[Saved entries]
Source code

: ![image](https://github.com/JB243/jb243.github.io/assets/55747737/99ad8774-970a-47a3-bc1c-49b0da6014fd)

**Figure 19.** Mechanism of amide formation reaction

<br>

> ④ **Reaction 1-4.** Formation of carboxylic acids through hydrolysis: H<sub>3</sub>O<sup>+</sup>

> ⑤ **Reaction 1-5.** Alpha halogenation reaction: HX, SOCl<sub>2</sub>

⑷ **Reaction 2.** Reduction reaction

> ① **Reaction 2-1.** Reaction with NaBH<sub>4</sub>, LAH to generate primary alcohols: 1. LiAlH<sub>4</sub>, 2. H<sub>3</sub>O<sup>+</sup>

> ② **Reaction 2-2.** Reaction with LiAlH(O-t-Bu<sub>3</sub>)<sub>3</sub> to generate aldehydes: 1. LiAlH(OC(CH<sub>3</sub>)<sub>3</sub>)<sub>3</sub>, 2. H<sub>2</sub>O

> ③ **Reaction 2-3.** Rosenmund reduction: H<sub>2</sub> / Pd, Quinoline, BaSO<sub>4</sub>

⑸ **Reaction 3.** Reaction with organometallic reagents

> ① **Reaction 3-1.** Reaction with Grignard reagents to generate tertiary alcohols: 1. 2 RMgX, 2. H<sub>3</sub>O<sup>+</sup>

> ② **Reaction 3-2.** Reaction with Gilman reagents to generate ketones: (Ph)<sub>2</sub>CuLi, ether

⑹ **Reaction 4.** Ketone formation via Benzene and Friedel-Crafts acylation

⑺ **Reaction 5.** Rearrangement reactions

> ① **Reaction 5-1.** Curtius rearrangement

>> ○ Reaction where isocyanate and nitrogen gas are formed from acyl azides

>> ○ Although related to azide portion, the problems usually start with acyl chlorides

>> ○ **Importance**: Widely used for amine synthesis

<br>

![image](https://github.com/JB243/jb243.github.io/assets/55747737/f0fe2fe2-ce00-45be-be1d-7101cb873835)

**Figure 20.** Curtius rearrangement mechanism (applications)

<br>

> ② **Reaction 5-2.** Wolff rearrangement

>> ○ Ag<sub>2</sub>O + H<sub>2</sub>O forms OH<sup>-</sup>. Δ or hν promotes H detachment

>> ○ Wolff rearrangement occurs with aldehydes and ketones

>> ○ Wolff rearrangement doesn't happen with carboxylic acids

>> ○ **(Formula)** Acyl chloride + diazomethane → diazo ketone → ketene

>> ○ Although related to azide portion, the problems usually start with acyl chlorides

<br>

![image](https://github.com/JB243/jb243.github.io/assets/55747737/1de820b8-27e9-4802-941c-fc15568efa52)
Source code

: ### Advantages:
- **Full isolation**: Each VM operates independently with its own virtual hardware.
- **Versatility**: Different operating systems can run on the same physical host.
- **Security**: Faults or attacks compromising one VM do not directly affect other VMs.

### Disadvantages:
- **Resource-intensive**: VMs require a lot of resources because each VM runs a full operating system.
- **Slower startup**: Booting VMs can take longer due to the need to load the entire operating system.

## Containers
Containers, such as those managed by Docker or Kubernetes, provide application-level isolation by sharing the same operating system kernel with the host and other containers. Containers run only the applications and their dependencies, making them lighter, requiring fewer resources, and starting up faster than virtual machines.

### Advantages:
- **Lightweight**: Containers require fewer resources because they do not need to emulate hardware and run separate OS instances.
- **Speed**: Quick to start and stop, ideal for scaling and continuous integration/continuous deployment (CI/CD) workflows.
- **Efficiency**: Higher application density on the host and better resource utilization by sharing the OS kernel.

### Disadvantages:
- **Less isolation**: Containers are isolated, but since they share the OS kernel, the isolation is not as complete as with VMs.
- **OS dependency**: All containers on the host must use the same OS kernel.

---

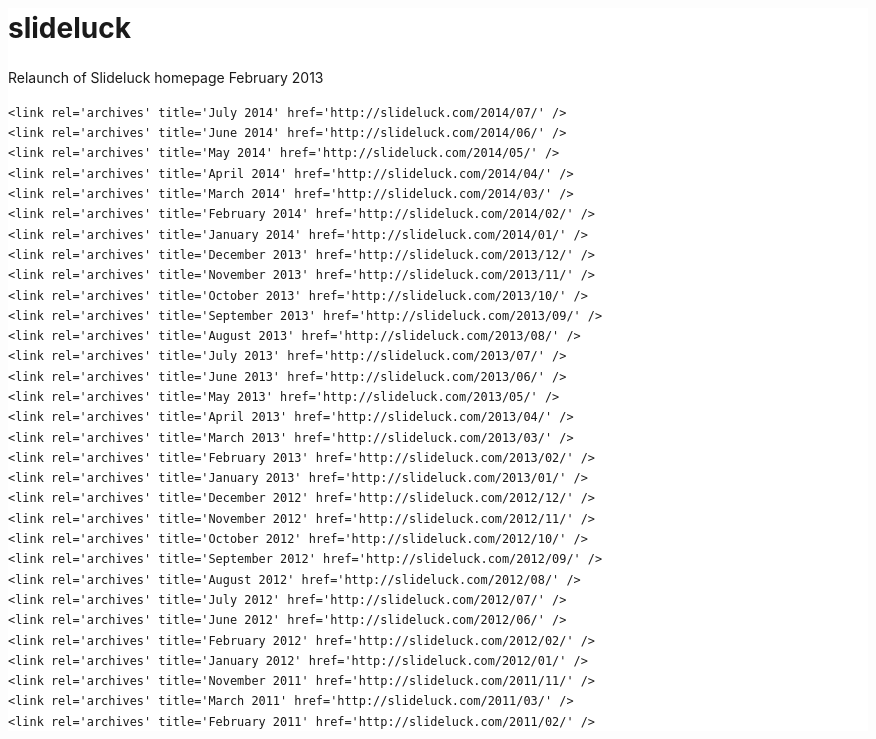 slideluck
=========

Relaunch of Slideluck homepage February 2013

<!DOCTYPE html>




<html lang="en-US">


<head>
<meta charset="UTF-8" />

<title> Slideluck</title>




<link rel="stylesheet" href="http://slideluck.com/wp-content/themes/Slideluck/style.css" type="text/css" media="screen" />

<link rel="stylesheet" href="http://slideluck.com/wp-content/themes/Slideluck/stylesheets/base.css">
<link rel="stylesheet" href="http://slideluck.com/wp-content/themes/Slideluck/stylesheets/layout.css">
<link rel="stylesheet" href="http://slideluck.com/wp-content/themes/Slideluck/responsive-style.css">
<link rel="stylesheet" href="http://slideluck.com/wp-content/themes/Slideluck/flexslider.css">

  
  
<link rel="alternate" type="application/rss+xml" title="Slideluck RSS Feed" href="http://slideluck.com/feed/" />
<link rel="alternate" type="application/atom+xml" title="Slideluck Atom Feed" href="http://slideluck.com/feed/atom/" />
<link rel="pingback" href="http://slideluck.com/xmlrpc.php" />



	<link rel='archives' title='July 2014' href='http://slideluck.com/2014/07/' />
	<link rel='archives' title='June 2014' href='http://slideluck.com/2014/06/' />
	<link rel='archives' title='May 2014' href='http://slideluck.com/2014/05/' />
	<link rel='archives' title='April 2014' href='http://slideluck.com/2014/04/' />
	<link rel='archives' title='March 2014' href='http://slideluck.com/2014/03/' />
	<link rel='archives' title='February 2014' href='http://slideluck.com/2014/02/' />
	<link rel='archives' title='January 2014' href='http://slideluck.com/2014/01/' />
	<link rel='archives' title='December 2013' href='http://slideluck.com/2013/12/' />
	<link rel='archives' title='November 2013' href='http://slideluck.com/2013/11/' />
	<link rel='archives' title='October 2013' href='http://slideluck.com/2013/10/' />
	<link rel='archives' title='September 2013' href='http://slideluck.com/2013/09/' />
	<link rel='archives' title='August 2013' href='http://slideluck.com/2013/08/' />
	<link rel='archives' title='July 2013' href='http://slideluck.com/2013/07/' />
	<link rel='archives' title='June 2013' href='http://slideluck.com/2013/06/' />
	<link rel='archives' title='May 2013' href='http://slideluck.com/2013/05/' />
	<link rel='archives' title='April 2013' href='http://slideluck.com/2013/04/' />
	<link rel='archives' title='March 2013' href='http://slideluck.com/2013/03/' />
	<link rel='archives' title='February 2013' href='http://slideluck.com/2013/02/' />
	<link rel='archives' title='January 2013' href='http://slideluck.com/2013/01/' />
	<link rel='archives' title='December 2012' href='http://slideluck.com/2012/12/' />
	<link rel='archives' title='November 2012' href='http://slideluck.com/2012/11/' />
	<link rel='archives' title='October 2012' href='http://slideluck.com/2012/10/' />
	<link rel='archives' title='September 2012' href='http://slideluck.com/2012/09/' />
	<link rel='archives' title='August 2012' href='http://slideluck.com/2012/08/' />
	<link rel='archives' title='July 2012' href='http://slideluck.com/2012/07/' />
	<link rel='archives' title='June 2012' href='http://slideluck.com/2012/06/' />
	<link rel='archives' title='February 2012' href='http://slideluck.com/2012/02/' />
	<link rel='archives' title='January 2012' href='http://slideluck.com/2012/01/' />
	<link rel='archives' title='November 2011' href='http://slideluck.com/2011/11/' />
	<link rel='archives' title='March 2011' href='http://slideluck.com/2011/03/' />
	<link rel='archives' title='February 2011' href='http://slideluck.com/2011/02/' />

* * *

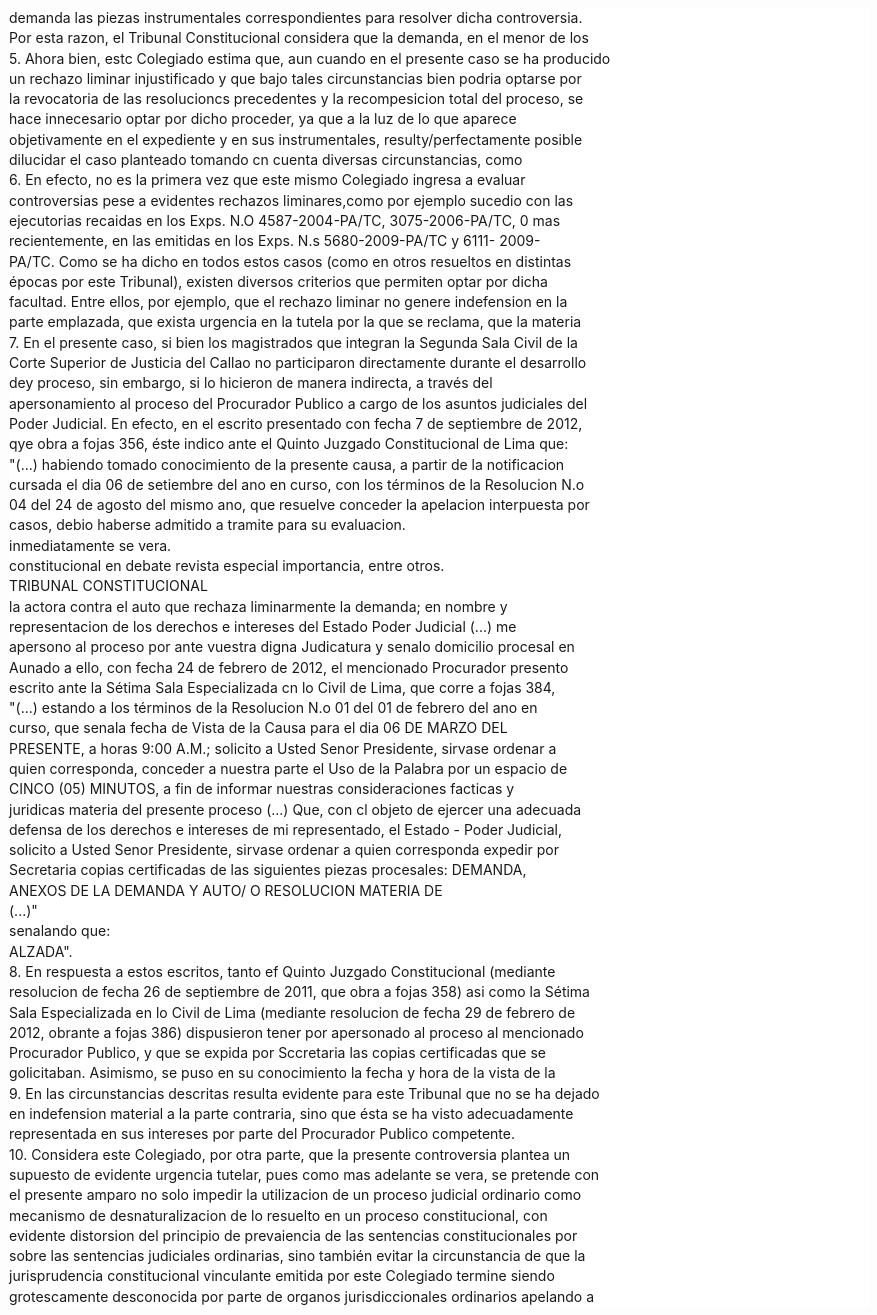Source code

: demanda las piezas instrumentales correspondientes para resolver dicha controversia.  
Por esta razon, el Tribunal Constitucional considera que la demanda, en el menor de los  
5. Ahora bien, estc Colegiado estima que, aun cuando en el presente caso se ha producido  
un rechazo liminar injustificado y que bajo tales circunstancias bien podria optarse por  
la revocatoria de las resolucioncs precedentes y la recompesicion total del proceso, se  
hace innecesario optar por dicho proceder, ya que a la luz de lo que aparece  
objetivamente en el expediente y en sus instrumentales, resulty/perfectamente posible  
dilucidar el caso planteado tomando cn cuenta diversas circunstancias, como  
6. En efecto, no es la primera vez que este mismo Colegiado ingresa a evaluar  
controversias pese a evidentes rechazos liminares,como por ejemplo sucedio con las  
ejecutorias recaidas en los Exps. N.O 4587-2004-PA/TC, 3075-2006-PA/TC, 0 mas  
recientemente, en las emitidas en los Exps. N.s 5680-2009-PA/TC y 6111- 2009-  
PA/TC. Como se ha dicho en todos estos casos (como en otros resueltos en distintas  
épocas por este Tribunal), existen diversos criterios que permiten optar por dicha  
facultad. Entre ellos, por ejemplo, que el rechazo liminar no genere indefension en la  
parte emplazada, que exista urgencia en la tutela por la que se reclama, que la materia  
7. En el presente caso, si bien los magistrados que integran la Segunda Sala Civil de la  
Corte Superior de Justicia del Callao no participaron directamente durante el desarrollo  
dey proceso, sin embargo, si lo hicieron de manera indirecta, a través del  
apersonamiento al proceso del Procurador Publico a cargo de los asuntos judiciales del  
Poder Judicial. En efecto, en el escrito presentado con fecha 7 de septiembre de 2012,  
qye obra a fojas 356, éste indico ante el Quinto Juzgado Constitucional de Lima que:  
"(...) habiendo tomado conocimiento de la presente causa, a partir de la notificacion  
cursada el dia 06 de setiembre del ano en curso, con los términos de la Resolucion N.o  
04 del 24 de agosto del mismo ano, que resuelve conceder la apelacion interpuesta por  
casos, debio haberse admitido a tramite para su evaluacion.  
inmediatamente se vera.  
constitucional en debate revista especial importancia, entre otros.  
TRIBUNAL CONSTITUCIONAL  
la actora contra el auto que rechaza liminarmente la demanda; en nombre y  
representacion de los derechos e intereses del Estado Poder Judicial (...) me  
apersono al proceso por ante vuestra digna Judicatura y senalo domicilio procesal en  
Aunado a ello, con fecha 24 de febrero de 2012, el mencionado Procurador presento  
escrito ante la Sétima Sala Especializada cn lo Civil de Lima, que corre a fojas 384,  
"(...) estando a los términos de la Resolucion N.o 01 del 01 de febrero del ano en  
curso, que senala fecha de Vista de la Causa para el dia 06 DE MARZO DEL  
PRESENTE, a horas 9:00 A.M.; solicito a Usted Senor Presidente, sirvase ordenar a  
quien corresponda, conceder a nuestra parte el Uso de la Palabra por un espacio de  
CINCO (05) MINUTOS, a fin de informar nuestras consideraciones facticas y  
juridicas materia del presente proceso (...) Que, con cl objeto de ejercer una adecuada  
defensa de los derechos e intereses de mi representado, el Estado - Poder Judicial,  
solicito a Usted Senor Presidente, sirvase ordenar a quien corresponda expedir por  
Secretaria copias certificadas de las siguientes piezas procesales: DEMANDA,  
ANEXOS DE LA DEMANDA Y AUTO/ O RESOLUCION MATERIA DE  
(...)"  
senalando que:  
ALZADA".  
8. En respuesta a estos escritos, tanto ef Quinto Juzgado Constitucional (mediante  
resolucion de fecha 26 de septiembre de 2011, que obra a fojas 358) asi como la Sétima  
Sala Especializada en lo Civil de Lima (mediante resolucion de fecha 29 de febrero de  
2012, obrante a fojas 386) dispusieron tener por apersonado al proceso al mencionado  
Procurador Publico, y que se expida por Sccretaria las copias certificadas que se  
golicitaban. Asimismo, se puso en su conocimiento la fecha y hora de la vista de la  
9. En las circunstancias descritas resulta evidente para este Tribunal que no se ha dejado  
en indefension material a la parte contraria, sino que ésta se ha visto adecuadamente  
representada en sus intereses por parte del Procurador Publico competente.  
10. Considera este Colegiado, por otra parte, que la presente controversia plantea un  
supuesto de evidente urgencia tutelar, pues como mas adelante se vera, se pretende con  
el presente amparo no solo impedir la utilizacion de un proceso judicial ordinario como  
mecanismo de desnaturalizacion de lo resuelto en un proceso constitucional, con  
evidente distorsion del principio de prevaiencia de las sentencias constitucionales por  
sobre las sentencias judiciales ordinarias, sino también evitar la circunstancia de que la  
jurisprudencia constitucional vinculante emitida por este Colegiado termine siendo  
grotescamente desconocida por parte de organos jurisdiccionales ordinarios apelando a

**Exercise:** Read through the data and copy every line where "derechos" shows up.

**Output:**
representacion de los derechos e intereses del Estado Poder Judicial (...) me  
defensa de los derechos e intereses de mi representado, el Estado - Poder Judicial,  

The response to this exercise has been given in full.